The third panelist, Chipman, is a small business owner and community activist with San Diegans for Safe Neighborhoods. The group advocates for assisting local law enforcement and closing cannabis retailers in San Diego.
“We know everything we need to know about marijuana,” Chipman said. “We need to spread that to everyone we know. But a couple in Compton kept marijuana shops out of Compton; it would only take this little crowd here to keep marijuana out of Dana Point, going door to door, getting literature, telling your neighbors.”
“Ask yourself, what is the message you want to send about Dana Point?” Chipman continued. “Do we want to harbor drug dealers? Do we want green crosses to tell our kids we’re OK with it? Or do you want to say, ‘No, we’re going to be different, we’re going to be a radical kid, we’re going to be the one that doesn’t use.’ ”
Chipman added that 75% of cities and counties in California do not allow cannabis retail in their cities. Dana Point resident Michele Leonhard noted that the neighboring City of Mission Viejo voted against legalizing cannabis sales during its May 24 meeting.

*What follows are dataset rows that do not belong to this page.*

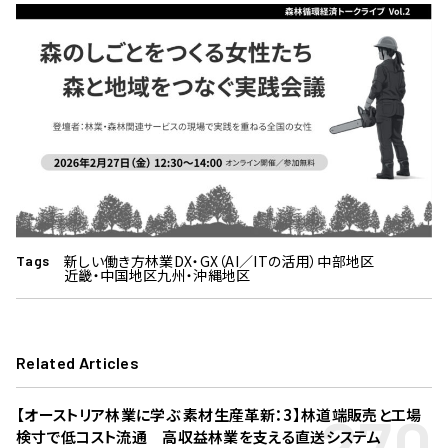
新しい働き方
林業DX・GX（AI／ITの活用）
中部地区
Tags
近畿・中国地区
九州・沖縄地区
Related Articles
270
【オーストリア林業に学ぶ 素材生産革新：3】林道端販売と工場
検寸で低コスト流通 高収益林業を支える直送システム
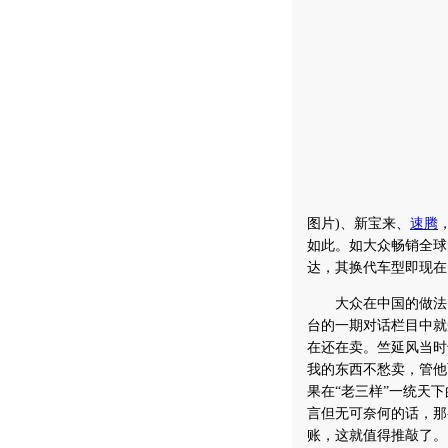
图片
)、新宝来、
速腾
如此。如大众畅销全球
达，其换代车型即现在
大众在中国的做法自
台的一期对话栏目中就
在还在卖。竺延风当时
我的东西不愁卖，管他
果在“老三样”一统天
言但无可奈何的话，那
账，这就值得推敲了。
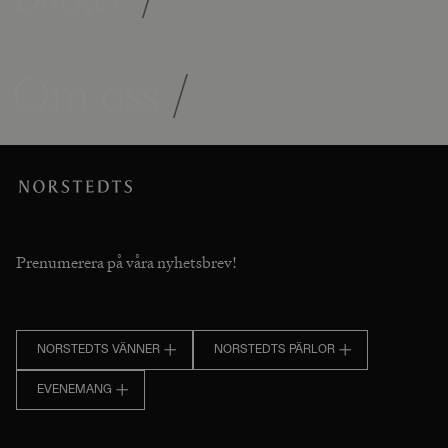
Om oss
/
Prenumerera på våra nyhetsbrev!
NORSTEDTS VÄNNER
NORSTEDTS PÄRLOR
EVENEMANG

“There are cities and municipalities all over the state that have voted not to have this come into their city,” Leonhart said. “So, I do not understand why this beautiful beach community that is all about health and living well would bring something like this into the city.”

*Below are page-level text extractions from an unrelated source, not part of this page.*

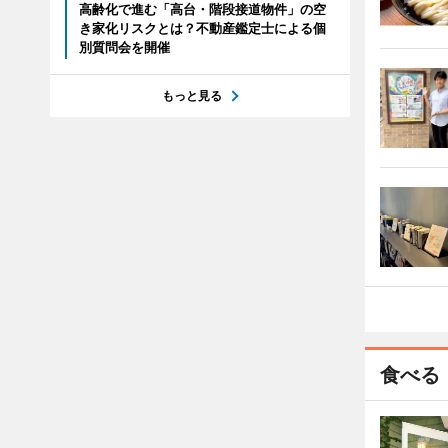
高齢化で進む「高台・階段接道物件」の空
き家化リスクとは？不動産鑑定士による個
別質問会を開催
もっと見る
食べる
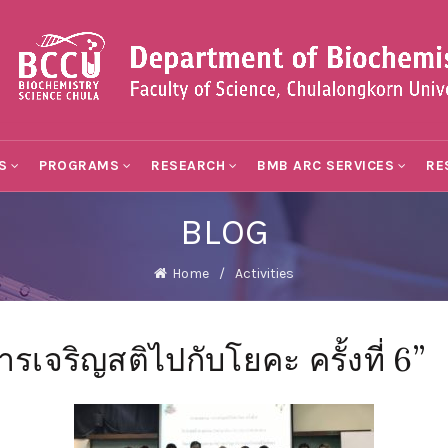
S
PROGRAMS
RESEARCH
BMB ARC SERVICES
RE
BLOG
Home
Activities
เจริญสติไปกับโยคะ ครั้งที่ 6”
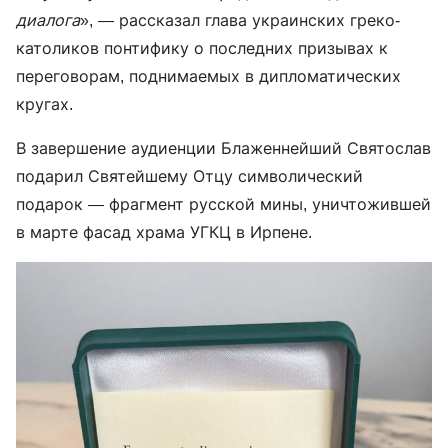
диалога
», — рассказал глава украинских греко-
католиков понтифику о последних призывах к
переговорам, поднимаемых в дипломатических
кругах.
В завершение аудиенции Блаженнейший Святослав
подарил Святейшему Отцу символический
подарок — фрагмент русской мины, уничтожившей
в марте фасад храма УГКЦ в Ирпене.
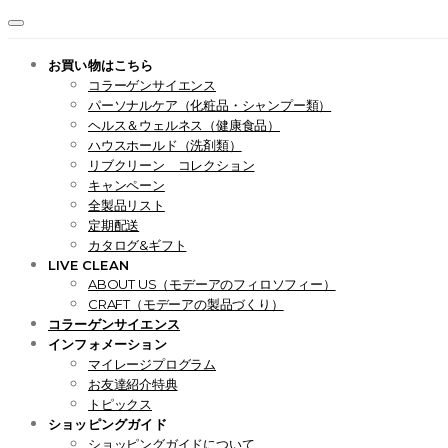
お買い物はこちら
コラーゲンサイエンス
パーソナルケア（化粧品・シャンプー類）
ヘルス＆ウェルネス（健康食品）
ハウスホールド（洗剤類）
リブクリーン コレクション
キャンペーン
全製品リスト
定期配送
カタログ&ギフト
LIVE CLEAN
ABOUT US（モデーアのフィロソフィー）
CRAFT（モデーアの製品づくり）
コラーゲンサイエンス
インフォメーション
マイレージプログラム
お友達紹介特典
トピックス
ショッピングガイド
ショッピングガイドについて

Following the town hall meeting, on Tuesday, June 21, Aaron Smith, CEO of the National Cannabis Industry Association spoke with the Dana Point Times.
“It’s not necessarily for everybody, but cannabis is by far, by every objective measure, a safer substance than alcohol,” Smith said. “Some people prefer to have a glass of wine or two at the end of the night, some people prefer to have a vape or two of cannabis at the end of the night, and people should be able to make those decisions.”
“California voters clearly agreed with that, as do the vast majority of Americans across the country,” Smith continued.
Cannabis is already being consumed in Dana Point, Smith said, regardless of the ballot measure.
“The question is whether or not those who are consuming it are buying it from a business that’s local to the community or traveling across the city limits to purchase it elsewhere, where they’re paying taxes to another community,” Smith said.
Smith added that the National Cannabis Industry Association has seen this occur across the state of California, where cities lose tax revenue to neighboring cities that allow for cannabis retail. Additionally, there’s danger in people getting their cannabis from the “underground market,” in terms of products not being properly tested or labeled, Smith said.
During the panel, Chipman argued that anyone over 18 with a medicinal marijuana card can sell the drug illicitly on the street and in schools.
In California, with the passage of Proposition 64, recreational use of marijuana is legal for people 21 years of age and older, and medicinal use of marijuana is legal for people 18 and older.
“If you’re an 18-year-old, you can get a card, you can order marijuana like you can order a pizza, just have it delivered,” Chipman said. “You can order it from 15 different stores that same afternoon and get 15 deliveries, and then now you’re the dealer for the neighborhood. You’re the dealer for the high school.”
Smith argued that underground sales of cannabis are happening because of lack of access to legal cannabis, adding that people prefer to purchase cannabis through a licensed facility. He further noted that it’s already a crime to deal marijuana to minors, and that passing the proposed ballot initiative wouldn’t change that.
“This initiative doesn’t make that legal,” Smith said. “It’s against the law under the current law and under any future law. … That shouldn’t happen. If somebody does that, they should be prosecuted. That’s not the intent of this law.”
The petition has until Aug. 12 to gather signatures from 10% of registered voters and receive verification by the Orange County Registrar of Voters to qualify for the upcoming General Election.